You see, in Canada, a commissioned work actually belongs to the person commissioning it, not the person snapping the shot. This is a strange point in Canadian copyright law that doesn’t occur internationally and some photog associations have been pushing to have it altered as part of Bill C-61.

In all other cases, the person who takes the shot owns it. Even when they die, they still own it for 50 years – that’s better than patents.

And thanks to the Bern Convention and the Universal Copyright Convention, your photo property remains yours internationally (though some countries require the © symbol).

Pouliot ended up calling the Mirror up and asking for $350. He explained that the amount was deliberately higher than the $150 he typically gets for a show shot because he figures the paper never intended to credit him and his watermark was cropped out.

The Quebecor-owned Mirror ended up sending him a check for $150, which Pouliot took – saying the threat of lawsuits wasn’t something he could handle.
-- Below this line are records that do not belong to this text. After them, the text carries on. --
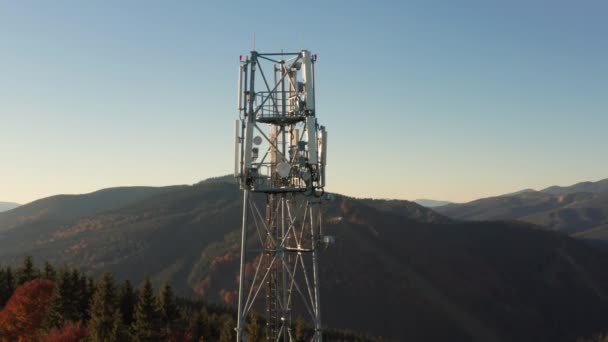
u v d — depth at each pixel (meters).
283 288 31.48
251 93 29.59
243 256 29.78
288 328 31.72
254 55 29.89
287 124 31.08
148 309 58.16
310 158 29.16
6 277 81.38
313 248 30.33
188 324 77.56
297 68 30.61
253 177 29.70
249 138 29.44
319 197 30.62
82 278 73.44
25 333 64.50
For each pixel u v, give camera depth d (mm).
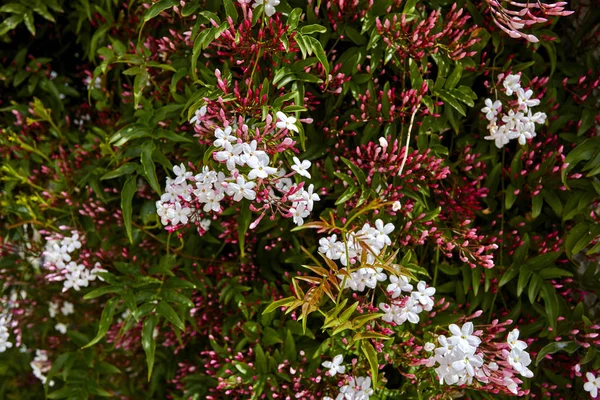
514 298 729
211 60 708
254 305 737
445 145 737
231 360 727
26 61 839
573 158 677
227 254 782
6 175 798
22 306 833
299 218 634
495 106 671
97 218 779
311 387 699
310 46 644
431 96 689
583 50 719
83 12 785
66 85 829
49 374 773
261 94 641
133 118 768
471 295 719
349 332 690
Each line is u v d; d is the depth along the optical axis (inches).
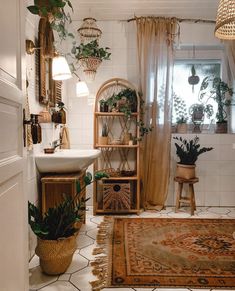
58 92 117.6
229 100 144.1
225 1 62.7
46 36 89.5
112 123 141.4
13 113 45.9
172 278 72.7
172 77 136.6
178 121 144.9
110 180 129.3
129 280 71.6
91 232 104.7
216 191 143.2
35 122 65.9
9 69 43.8
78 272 75.5
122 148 140.9
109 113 131.0
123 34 140.2
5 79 41.9
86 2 119.0
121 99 132.3
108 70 141.5
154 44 135.6
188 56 150.4
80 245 92.9
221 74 150.2
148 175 137.7
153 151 137.4
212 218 122.8
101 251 88.3
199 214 129.0
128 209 126.2
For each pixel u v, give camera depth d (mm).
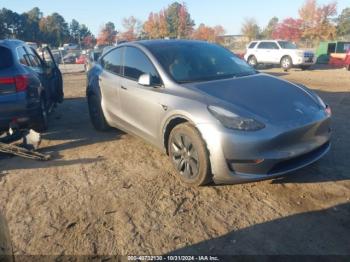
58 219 3619
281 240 3150
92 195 4098
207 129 3770
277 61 21562
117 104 5594
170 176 4520
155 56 4863
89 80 6609
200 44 5512
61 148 5816
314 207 3646
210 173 3920
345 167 4547
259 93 4164
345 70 20469
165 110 4348
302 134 3785
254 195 3943
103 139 6195
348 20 65312
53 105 8172
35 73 6270
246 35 69500
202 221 3498
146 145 5766
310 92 4547
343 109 8141
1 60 5461
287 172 3777
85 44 92625
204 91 4188
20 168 4992
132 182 4402
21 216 3697
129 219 3580
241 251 3037
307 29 55031
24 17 102438
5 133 6258
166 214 3646
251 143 3596
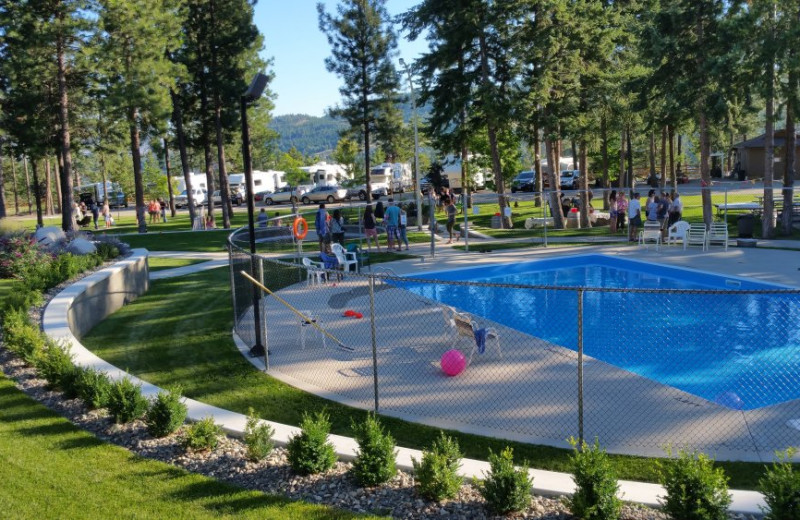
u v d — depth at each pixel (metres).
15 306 12.53
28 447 6.94
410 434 7.56
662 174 40.47
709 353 10.70
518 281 18.62
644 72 29.95
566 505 5.41
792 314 13.08
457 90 30.09
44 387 8.89
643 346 11.20
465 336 10.92
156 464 6.58
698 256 19.55
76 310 12.73
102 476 6.30
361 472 6.03
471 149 43.31
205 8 38.91
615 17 29.30
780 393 8.61
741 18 20.52
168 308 15.30
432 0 29.25
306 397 8.95
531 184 52.38
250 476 6.31
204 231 34.97
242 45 39.25
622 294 15.74
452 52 29.62
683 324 12.72
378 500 5.79
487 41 29.42
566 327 12.80
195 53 39.47
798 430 7.34
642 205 35.47
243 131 10.77
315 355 10.93
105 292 14.66
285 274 19.20
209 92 39.84
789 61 20.12
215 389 9.44
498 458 5.70
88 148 36.34
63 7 28.39
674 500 5.19
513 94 28.94
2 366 9.85
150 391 8.73
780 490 4.94
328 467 6.40
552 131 29.80
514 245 24.20
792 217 23.55
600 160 50.19
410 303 14.62
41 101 31.34
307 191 58.00
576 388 8.88
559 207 29.62
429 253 22.81
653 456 6.79
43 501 5.77
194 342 12.11
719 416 7.80
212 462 6.63
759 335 11.73
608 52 29.72
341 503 5.76
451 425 7.78
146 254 18.83
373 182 59.19
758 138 51.34
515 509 5.47
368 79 40.62
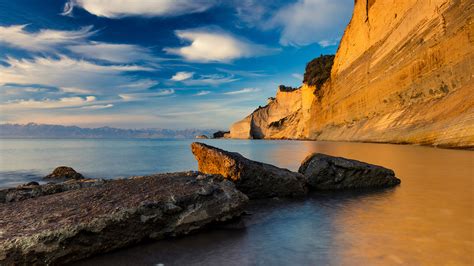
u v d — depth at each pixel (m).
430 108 29.19
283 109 128.12
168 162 25.67
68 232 4.48
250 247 4.84
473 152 18.86
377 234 5.12
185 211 5.58
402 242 4.70
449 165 13.77
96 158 30.53
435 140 25.41
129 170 20.78
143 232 5.12
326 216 6.53
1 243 4.10
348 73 57.53
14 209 5.35
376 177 9.95
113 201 5.49
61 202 5.61
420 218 5.93
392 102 39.16
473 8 24.91
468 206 6.75
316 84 80.06
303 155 27.05
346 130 54.31
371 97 45.81
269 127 127.50
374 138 40.62
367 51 50.12
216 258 4.45
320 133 70.94
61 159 29.89
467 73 24.56
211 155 9.34
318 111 75.38
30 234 4.31
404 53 36.94
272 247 4.80
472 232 5.04
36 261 4.24
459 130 21.98
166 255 4.62
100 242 4.71
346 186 9.84
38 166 24.39
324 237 5.14
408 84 35.22
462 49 25.69
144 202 5.35
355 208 7.10
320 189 9.87
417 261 4.01
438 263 3.94
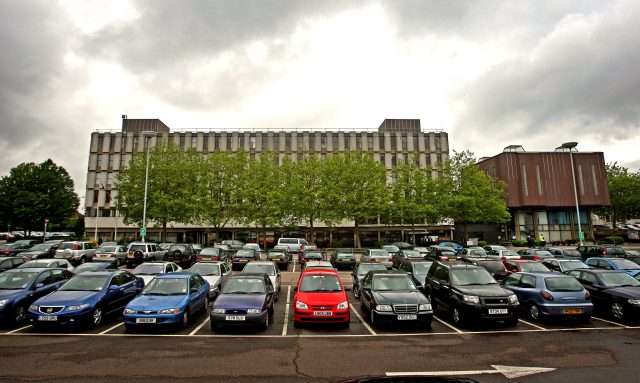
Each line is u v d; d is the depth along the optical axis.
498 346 8.91
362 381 3.42
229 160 43.53
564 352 8.41
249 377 6.85
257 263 16.11
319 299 10.66
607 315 12.26
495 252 24.91
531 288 11.89
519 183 52.75
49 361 7.66
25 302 11.09
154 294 10.98
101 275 11.87
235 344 9.01
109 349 8.52
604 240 46.84
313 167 44.69
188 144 64.69
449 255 26.27
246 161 45.22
“We paid him twice our normal rate. This was a small photo in a column,” explains Sutherland. He says the shot was removed from the paper’s website right away, and they all felt “shitty about it”.

“Photographers need to know their rights and editors need to know as well,” he admits.

They’re worth knowing too. Cases involving photo theft can include damages for profits earned by whatever media outlet uses them – damages that can run thousands of dollars.

The web has only made this haze worse. The perceived free-for-all of Facebook albums (Facebook grants itself all kinds of terms – but images remain property of the shooter), and to a lesser degree Flickr archives just sit there, with their wicked “free” content and victimless distance.

Well, sometimes that distance evaporates when you happen to be in town having a beer and flipping through the paper.